#### The data

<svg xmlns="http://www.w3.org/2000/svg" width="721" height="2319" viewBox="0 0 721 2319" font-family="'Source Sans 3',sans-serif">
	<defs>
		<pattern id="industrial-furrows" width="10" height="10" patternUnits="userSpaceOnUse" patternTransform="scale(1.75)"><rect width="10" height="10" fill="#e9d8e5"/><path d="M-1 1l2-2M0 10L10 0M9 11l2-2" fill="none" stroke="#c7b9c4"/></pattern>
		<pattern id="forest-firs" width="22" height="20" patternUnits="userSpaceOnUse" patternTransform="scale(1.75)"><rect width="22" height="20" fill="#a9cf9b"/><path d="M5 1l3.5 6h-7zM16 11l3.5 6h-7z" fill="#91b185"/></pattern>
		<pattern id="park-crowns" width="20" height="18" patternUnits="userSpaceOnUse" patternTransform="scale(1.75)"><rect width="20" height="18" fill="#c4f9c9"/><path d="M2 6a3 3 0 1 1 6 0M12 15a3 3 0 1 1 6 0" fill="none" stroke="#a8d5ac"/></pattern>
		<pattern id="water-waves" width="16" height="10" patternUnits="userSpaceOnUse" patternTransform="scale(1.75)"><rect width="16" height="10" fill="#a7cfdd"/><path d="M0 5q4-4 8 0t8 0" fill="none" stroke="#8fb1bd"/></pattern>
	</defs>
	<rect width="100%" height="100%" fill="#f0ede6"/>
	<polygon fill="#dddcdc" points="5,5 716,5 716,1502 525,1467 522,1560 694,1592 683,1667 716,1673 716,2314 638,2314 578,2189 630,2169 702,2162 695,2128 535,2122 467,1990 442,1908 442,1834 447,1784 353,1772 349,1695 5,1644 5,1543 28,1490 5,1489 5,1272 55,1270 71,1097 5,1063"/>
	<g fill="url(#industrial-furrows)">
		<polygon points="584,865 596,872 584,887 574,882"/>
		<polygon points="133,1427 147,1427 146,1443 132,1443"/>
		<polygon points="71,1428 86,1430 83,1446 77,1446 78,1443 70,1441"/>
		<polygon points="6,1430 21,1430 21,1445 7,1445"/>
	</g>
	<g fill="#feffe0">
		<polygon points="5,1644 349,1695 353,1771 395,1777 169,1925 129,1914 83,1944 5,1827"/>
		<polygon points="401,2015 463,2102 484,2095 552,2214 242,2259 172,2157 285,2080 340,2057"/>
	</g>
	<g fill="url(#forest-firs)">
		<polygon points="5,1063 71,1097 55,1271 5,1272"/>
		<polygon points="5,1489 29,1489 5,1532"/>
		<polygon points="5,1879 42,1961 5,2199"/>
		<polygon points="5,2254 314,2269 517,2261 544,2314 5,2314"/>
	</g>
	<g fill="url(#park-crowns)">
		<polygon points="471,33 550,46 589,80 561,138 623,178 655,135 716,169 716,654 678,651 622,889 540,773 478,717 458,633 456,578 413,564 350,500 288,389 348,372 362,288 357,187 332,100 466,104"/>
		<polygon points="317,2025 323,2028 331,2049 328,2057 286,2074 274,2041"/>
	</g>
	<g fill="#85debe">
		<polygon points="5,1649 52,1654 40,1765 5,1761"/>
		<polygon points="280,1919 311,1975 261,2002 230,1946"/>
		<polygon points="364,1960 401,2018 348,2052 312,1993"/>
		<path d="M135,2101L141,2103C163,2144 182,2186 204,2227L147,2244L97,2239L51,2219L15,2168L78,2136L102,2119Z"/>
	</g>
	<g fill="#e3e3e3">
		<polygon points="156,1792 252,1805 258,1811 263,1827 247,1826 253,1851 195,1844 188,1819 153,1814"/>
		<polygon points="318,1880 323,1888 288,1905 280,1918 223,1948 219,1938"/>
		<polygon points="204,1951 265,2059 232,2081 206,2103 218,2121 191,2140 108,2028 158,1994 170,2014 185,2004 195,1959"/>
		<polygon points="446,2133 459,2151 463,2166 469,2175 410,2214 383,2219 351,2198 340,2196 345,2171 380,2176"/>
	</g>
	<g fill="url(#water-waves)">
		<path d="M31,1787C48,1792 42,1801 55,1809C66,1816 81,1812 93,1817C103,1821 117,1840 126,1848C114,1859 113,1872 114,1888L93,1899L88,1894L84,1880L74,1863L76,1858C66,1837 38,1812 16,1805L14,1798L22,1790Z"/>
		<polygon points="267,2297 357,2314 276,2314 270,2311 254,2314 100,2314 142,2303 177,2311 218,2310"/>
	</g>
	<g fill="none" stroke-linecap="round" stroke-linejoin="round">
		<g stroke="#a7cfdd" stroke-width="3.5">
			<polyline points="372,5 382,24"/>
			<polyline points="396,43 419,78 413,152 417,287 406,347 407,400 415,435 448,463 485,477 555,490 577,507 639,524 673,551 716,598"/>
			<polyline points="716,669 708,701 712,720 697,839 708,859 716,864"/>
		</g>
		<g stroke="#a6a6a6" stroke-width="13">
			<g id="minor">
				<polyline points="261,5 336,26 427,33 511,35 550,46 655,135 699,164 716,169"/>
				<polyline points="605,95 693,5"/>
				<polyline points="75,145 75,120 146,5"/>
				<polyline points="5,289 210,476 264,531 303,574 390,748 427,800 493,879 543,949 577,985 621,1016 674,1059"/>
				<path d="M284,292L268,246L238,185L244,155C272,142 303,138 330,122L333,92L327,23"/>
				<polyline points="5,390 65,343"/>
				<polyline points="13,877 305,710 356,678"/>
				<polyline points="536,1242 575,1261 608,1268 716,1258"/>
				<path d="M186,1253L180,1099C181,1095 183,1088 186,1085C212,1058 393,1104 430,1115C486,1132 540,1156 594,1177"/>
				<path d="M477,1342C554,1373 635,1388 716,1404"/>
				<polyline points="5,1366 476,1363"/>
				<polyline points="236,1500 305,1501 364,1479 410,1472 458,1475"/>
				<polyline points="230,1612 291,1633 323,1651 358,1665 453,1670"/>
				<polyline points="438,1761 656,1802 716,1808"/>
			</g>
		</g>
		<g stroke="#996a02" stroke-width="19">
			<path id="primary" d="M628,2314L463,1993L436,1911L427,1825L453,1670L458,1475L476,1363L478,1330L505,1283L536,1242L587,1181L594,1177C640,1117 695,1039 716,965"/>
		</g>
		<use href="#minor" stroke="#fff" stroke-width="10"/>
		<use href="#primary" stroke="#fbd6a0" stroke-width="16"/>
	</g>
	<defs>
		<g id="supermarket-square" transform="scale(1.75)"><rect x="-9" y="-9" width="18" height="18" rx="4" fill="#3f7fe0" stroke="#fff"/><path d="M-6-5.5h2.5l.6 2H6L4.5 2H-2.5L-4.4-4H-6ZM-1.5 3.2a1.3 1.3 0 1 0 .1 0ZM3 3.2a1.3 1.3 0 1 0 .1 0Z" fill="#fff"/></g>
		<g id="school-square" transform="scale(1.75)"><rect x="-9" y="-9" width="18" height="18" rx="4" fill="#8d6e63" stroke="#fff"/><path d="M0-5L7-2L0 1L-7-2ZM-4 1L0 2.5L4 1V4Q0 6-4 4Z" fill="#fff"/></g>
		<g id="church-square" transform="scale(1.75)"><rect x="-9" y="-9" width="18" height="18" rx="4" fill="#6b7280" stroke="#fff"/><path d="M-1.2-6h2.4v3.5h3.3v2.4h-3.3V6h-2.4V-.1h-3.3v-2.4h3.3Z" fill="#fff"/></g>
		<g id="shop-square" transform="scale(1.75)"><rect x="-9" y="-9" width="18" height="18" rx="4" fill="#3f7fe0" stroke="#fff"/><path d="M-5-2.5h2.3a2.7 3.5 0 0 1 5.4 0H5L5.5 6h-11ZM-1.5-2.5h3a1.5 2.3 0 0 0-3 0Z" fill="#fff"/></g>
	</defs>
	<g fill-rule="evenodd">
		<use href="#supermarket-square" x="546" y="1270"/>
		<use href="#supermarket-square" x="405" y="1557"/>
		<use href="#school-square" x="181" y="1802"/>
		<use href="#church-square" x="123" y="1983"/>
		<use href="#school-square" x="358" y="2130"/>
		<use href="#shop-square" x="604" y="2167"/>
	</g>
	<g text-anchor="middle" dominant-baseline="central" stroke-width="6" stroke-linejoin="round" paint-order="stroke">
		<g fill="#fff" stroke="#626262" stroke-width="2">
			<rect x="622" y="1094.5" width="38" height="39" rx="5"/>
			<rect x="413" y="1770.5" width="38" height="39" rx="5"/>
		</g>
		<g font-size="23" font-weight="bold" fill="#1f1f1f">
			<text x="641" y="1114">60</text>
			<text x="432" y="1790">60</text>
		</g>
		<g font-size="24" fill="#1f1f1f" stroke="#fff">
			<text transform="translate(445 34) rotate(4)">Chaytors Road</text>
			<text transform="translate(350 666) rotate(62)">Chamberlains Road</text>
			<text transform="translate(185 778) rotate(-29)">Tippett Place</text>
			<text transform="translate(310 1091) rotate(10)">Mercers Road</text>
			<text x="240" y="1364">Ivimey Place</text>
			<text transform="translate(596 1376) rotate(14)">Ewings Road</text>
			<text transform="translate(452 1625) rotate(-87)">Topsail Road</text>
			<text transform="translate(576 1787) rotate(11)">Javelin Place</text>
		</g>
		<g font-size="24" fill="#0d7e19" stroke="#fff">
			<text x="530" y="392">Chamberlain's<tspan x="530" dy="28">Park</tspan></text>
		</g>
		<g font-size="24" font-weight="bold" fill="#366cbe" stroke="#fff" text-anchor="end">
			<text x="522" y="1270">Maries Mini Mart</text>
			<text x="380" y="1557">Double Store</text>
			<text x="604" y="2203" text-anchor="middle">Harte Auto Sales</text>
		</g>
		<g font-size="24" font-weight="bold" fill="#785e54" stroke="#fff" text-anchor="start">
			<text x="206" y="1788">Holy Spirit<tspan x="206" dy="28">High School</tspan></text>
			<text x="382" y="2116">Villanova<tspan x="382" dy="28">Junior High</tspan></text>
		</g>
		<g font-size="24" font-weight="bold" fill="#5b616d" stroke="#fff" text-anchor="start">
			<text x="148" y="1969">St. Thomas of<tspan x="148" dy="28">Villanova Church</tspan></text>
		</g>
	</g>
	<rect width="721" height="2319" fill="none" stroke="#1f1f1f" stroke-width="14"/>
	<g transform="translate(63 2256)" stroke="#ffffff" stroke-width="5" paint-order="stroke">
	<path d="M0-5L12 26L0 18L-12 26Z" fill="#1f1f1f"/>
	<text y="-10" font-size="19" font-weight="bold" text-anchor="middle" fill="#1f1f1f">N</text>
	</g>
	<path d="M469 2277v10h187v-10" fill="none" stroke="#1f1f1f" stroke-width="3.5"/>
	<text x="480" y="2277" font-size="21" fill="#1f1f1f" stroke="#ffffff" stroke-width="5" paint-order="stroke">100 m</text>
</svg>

########

What is required — Copy all lines from the data above that contain the word "Road".

Exercise output —
			<text transform="translate(445 34) rotate(4)">Chaytors Road</text>
			<text transform="translate(350 666) rotate(62)">Chamberlains Road</text>
			<text transform="translate(310 1091) rotate(10)">Mercers Road</text>
			<text transform="translate(596 1376) rotate(14)">Ewings Road</text>
			<text transform="translate(452 1625) rotate(-87)">Topsail Road</text>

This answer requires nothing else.